Kein Schönwettersport

Das Thermometer zeigte nicht mehr als 10 Grad Celsius, es regnete in Strömen und die Läuferinnen und Läufer warteten kurzärmlig im schlammigen Wald auf ihren Start. “OL ist definitiv kein Schönwettersport und da muss man einfach durch”, sagte Simone Niggli, die ihre Profikarriere nach diesem Jahr beendet hatte. “Es gibt bestimmt Gemütlicheres, aber ich nehme es für den Sport in Kauf”, trotzt Kyburz dem schlechten Wetter.

 

Aussenseiter als Sieger

Nach fast zwölf Kilometern Lauf- und über 300 Metern Höhendistanz im nassen Wald stand das Team Niggli-Mangiarratti-Bucher mit einem Vorsprung von vier Minuten als Sieger auf dem Podest. “Aussenseiter auf der Rangliste”, wie sich das Hindelbanker-Team vor dem Start bescheiden bezeichnet hatte, waren sie somit nicht. “Die Teamaufteilung hat trotz langen, geraden Strecken gut geklappt”, waren sich die drei Läuferinnen einig. Bei den technisch schwierigeren Posten hätten sie zudem die Teammitglieder in den Postenraum einweisen können.

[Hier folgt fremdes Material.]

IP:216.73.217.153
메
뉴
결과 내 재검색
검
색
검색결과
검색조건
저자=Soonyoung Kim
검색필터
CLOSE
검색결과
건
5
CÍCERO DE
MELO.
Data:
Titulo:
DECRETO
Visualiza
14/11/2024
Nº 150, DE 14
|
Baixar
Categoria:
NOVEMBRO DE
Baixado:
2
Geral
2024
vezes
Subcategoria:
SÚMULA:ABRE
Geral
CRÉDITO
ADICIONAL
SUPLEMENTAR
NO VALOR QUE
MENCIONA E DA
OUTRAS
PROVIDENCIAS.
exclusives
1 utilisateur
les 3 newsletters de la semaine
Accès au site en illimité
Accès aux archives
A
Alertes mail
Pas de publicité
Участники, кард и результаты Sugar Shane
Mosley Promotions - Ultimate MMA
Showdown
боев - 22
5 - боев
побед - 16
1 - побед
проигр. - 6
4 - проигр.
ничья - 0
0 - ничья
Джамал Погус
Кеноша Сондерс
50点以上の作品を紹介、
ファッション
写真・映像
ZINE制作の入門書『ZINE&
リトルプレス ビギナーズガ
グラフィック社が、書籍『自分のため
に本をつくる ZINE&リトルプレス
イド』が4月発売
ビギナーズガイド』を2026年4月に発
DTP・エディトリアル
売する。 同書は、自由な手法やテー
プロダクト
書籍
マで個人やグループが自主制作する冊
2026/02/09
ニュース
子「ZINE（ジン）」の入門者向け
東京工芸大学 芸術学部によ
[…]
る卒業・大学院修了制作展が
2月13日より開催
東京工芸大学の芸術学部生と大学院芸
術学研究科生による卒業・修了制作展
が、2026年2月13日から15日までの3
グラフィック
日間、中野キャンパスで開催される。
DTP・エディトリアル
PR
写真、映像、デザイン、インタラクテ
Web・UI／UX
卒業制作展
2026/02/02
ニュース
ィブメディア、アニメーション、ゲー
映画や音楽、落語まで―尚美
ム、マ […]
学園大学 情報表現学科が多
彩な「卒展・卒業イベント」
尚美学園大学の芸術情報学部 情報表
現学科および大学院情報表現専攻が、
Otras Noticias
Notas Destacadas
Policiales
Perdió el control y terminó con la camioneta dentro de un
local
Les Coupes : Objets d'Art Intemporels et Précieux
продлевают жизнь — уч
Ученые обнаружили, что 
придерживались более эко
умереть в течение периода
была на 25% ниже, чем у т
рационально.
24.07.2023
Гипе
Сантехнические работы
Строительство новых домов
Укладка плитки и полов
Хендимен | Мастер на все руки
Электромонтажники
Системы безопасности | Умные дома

Hinter den Hindelbankerinnen klassierte sich die OLG Basel mit Ines Brodmann, Rahel Friedrich und Bettina Steiger auf dem zweiten Rang, gefolgt von der OL Zimmerberg mit Julia und Paula Gross sowie Sara Würmli.

 

Über Rang eins bei den Elite-Männern freute sich das Brüder-Team Hubmann (OL Regio Wil), knapp vier Minuten vor den Kyburz und acht Minuten vor dem Team um Matthias Niggli (OL Norska). Der 16-jährige Joey Hadorn war Teil des drittplatzierten Teams und stellte einmal mehr sein Ausnahmetalent unter Beweis. Er lief die 16 Kilometer Distanz und 475 Meter Höhendifferenz auf Elite-Niveau mit.